Aqui e ali, tentativas de evasão, de belas escapatórias, como na Grécia, embatem num bloco compacto de malevolência e de interditos. Os interesses em jogo são poderosos; a batalha, forçosamente desigual. Sair da armadilha exigiria uma visão clara das forças sociais a pôr em movimento, dos aliados a conquistar para a causa, das prioridades sobre as quais assentar a acção [1]. Ora, às referências que armaram os combates emancipadores do passado – a direita e a esquerda, o imperialismo e o progressismo, a etnia e o povo – parece aplicar-se melhor do que nunca uma observação do escritor Jean Paulhan: «Tudo foi dito.

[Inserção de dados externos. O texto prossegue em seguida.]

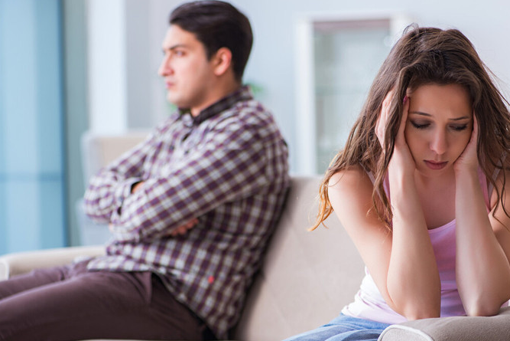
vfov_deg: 10.9
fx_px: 1785
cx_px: 298
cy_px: 184
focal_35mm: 126
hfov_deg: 16.2
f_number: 4.5
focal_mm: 105
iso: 200
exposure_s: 1/100
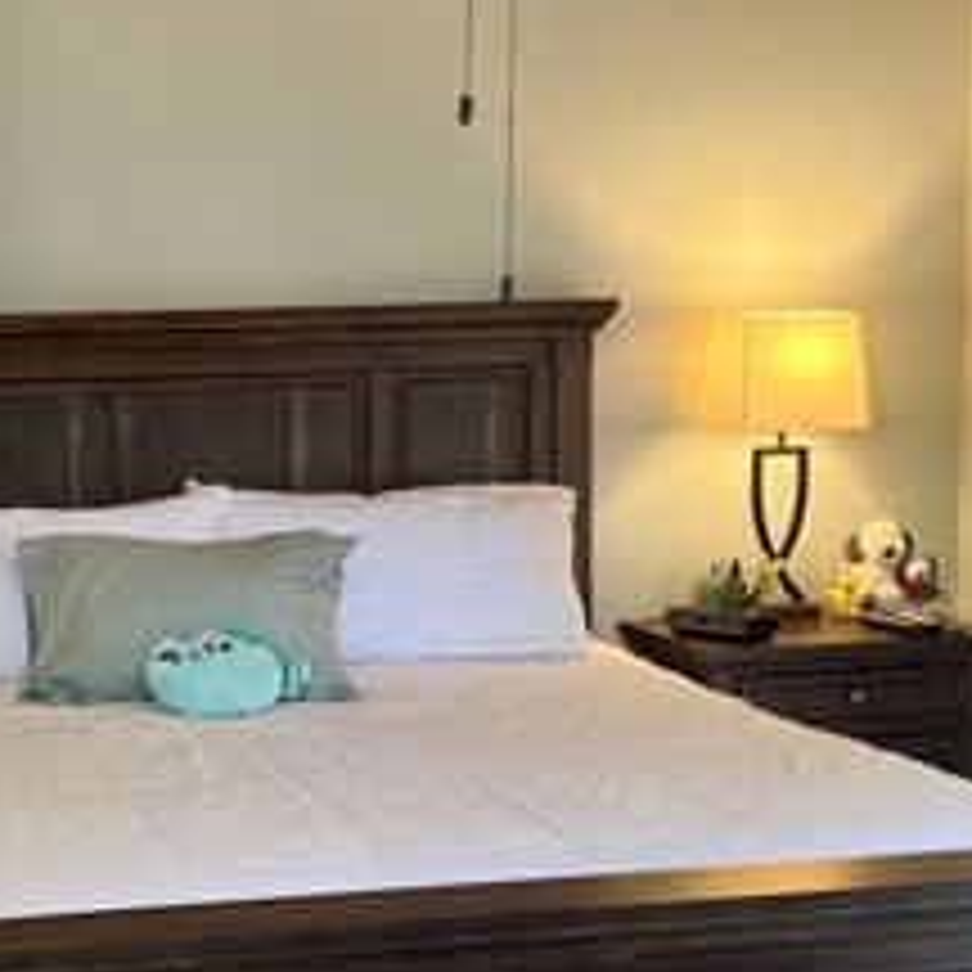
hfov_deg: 24.7
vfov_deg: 25.4
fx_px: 2160
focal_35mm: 68
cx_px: 130
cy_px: 522
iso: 100
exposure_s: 1/60
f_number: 1.5
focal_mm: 5.7
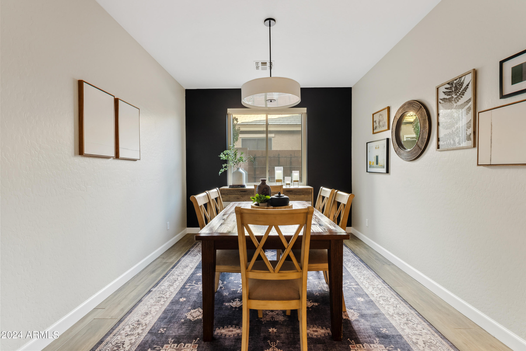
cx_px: 263
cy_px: 176
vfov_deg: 73.8
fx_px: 234
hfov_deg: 96.7
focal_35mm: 16
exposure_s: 3.2
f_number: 8
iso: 100
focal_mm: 16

Sem dúvida. Se as palavras não tivessem mudado de sentido; e o sentido, de palavras» [2].
França é um exemplo singular disto mesmo. Desde que a FN se tornou um dos principais partidos do país, o termo «tripartidarismo» reencontrou uma segunda juventude. Não fora um minúsculo detalhe: originalmente (1944-1947), o termo remetia para dois partidos que se reclamavam do marxismo e para um terceiro de centro-esquerda [3]…
O actual jogo a três desencadeou um concurso de amálgamas, com cada protagonista a pretender que os dois outros se uniram, pelo menos tacitamente, contra ele. «UMPS», repete a FN. «FNPS», objecta Nicolas Sarkozy. «UMPFN», corrigem muitos dirigentes de esquerda. O nevoeiro parece ser tanto mais impenetrável quando nenhuma das três imputações é completamente infundada. «Em matéria económica, a política de François Hollande é a mesma que a de Nicolas Sarkozy» [4], admite por exemplo Arnaud Montebourg, antigo ministro socialista, cuja perspicácia duplicou desde que foi afastado do governo, em Agosto último. União para um Movimento Popular (UMP) e Partido Socialista (PS) dão a impressão de se afrontarem em França, mas nenhum põe em causa os grandes parâmetros económicos e financeiros fixados pela União Europeia, parâmetros esses de que depende quase tudo o resto. (...)
domingo 10 de Maio de 2015, " Le Monde Diplomatique
Notas
[1] Ler «Estratégia para uma reconquista», Le Monde diplomatique – edição portuguesa, Setembro de 2013.
[2] Jean Paulhan, Enigmes de Perse, Babel, Paris, 1992.
[3] O Partido Comunista Francês (PCF), a Secção Francesa da Internacional Operária (SFIO) e o Movimento Republicano Popular (MRP).
[4Les Échos, Paris, 1 de Abril de 2015.